§ WORK REQUIRED: Collect every line in the items below that contains the word "trendów", matching its case exactly.

- - - - -

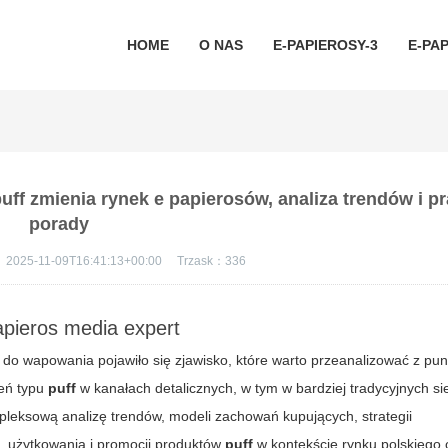
HOME
O NAS
E-PAPIEROSY-3
E-PAP
puff zmienia rynek e papierosów, analiza trendów i p
porady
：
2025-11-09T16:41:13+00:00
Trzask：
336
apieros media expert
w do wapowania pojawiło się zjawisko, które warto przeanalizować z pu
zeń typu
puff
w kanałach detalicznych, w tym w bardziej tradycyjnych si
mpleksową analizę trendów, modeli zachowań kupujących, strategii
 użytkowania i promocji produktów
puff
w kontekście rynku polskiego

- - - - -

§ SOLUTION FOR THIS EXERCISE:
puff zmienia rynek e papierosów, analiza trendów i p
mpleksową analizę trendów, modeli zachowań kupujących, strategii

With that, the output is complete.